12.05.2023 Magic’s DairyNZ catchment project launch in Tokoroa. Mandatory Photo Credit ©Michael Bradley.
Reading Time: 3 minutes

More than 90% of sheep and beef farmers and 95% of dairy farmers know the volume of greenhouse gas emissions from their farms, ahead of new rules that require banks to report such data.

From the 2024 financial year, banks and financial institutions are required by the government to disclose the effects climate change may have on their business as well as the effects their business is having on the climate.

This includes emissions from their clients, but the exact specifics of the information required depends on the individual bank.

These annual climate-related disclosures can vary between an absolute emissions reduction target and a physical intensity emissions target.

The Farmers Weekly asked New Zealand’s five largest banks what they will require from their farmer-clients.

BNZ’s Agribusiness manager Dave Handley said in line with the Zero Carbon Act, BNZ has started disclosing decarbonisation targets it has set.

“We published our first set of targets in May, covering a range of industries including dairy.
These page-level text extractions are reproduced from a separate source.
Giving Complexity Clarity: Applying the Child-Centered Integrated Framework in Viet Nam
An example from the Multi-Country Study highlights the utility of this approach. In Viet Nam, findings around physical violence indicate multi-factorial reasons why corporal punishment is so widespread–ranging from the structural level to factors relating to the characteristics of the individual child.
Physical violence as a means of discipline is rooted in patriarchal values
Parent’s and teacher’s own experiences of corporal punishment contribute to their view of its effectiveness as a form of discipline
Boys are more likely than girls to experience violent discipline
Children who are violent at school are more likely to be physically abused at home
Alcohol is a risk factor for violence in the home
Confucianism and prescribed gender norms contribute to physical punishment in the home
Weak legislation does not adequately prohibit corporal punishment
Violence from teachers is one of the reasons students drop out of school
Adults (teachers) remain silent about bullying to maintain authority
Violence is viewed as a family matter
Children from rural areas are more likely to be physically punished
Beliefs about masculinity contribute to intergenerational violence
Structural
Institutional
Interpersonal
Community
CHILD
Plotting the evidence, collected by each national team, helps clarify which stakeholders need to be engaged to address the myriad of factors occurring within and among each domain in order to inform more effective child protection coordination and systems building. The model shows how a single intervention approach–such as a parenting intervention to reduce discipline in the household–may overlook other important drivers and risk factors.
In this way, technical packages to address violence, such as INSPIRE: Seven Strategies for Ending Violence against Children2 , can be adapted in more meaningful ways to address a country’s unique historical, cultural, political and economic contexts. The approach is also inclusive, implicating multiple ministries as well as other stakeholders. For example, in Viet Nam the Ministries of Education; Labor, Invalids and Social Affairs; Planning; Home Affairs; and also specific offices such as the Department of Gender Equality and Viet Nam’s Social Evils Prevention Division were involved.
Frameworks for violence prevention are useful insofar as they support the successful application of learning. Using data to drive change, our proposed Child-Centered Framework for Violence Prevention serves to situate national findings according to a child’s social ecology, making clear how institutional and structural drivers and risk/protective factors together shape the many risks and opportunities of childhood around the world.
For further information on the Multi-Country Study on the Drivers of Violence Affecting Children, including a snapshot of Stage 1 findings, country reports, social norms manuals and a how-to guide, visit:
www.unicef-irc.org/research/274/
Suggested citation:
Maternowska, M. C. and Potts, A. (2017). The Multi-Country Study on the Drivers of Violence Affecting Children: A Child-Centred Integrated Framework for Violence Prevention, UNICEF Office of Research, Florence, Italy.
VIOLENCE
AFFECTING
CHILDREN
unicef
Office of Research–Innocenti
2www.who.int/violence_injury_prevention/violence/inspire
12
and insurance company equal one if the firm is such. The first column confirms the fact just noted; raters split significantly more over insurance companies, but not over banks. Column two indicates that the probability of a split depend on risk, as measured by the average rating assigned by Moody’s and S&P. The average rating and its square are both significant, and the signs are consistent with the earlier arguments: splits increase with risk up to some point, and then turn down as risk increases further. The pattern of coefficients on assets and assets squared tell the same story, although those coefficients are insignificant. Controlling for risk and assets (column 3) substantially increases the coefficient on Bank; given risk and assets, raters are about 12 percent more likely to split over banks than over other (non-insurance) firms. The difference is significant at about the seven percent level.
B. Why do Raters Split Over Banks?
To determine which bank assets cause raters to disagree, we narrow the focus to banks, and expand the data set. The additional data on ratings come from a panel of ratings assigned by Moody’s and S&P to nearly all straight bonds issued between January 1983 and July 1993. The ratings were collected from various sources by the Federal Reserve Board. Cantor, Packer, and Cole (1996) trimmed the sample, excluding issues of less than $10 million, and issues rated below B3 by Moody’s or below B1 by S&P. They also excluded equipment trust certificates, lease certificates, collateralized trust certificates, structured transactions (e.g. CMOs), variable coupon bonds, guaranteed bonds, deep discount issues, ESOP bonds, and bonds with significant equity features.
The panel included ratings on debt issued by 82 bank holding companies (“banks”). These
Further targets for sectors such as real estate, transport, and sheep and beef will be published next year.”

Handley said the targets it will publish will vary between absolute emissions reduction and a physical intensity emissions target.

“BNZ’s dairy target specifically focuses on emissions intensity associated with each kilo of milk solids produced, not absolute reductions.

“Recognising the dairy sector’s crucial role in NZ’s economy, our aim is to encourage growth in the sector by aiding it to become more efficient and sustainable, producing more with fewer emissions.”

A Rabobank spokesperson said from the 2024 year, it has to report emissions, including those from farmer and grower clients.

“Rabobank must disclose its own greenhouse gas mitigation and climate adaptation transition plan by April 2025, which will contain references to helping clients mitigate their emissions.”

An ANZ spokesperson said it is collating emissions to all sectors it provides finance to.

The banker to more than 34% of NZ’s farmers, it is focusing on gaining a deeper understanding of climate risk to the sector.

Westpac’s NZ head of agribusiness, Tim Henshaw, said earlier this year it began collecting emissions data from farmers and sources such as dairy processors and industry assurance programmes.

It plans to publicly release an on-farm mitigation report with Journeaux Economics that models greenhouse gas mitigation scenarios.

ASB head of rural bank Aidan Gent said the bank does not view agricultural emissions in isolation, but as part of the farm’s overall performance and efficiency. 

“The drivers that are good for emission reductions on farm are exactly the same drivers of financial and productivity.”

To view them otherwise will lead to a focus on planting trees and reducing stock numbers.

All banks are offering sustainability loans for investment in projects that reduce the environmental footprint of farmers and growers.

These include reducing emissions but also projects such as renewable energy, energy efficiency, sustainable land and water use, green building projects and clean transport.

Dave Harrison, Beef + Lamb NZ’s policy and advocacy manager, said as of August 31 nearly 9500 sheep, beef and deer farmers know their emissions number, some assisted by the organisation having held more than 300 emissions calculator and action plan workshops.

This represents more than 90% of sheep and beef farmers.

There are 11 calculators available for farmers to determine their emissions, and Harrison said there needs to be a common set of accounting rules to make this as simple as possible for farmers.

“The emphasis needs to be placed on getting greenhouse gas reporting consistent and aligned to market needs.”

DairyNZ sustainable dairy manager David Burger said in addition to the 10,568 dairy farmers who know their greenhouse gas number, 55% of them have a plan to manage those emissions and 77% have Freshwater Farm Plans.

This has all been achieved ahead of regulation deadlines.

He said most dairy farmers receive emissions information from their dairy company but it is also available from Overseer or FARMAX nutrient budgets.

Burger said farmers need to identify options for managing emissions and document them in a plan that must be in place by January 1, 2025.